**Task instructions:** From the items below, select every line containing the word "says" and copy each of those lines out in full.

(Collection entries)

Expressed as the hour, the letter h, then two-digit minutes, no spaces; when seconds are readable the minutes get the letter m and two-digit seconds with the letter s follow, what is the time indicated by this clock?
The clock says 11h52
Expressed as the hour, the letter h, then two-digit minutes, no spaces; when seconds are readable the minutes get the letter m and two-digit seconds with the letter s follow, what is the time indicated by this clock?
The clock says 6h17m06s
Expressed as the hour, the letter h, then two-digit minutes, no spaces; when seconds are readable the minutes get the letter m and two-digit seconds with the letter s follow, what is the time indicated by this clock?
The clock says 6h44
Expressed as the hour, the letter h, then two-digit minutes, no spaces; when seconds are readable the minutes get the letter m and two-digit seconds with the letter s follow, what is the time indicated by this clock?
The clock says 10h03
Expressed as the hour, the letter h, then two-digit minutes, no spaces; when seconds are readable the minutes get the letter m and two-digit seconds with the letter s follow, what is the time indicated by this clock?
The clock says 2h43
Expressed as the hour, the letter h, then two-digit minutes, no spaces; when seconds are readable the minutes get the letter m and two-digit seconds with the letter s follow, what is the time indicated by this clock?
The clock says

**Response:**
The clock says 11h52
The clock says 6h17m06s
The clock says 6h44
The clock says 10h03
The clock says 2h43
The clock says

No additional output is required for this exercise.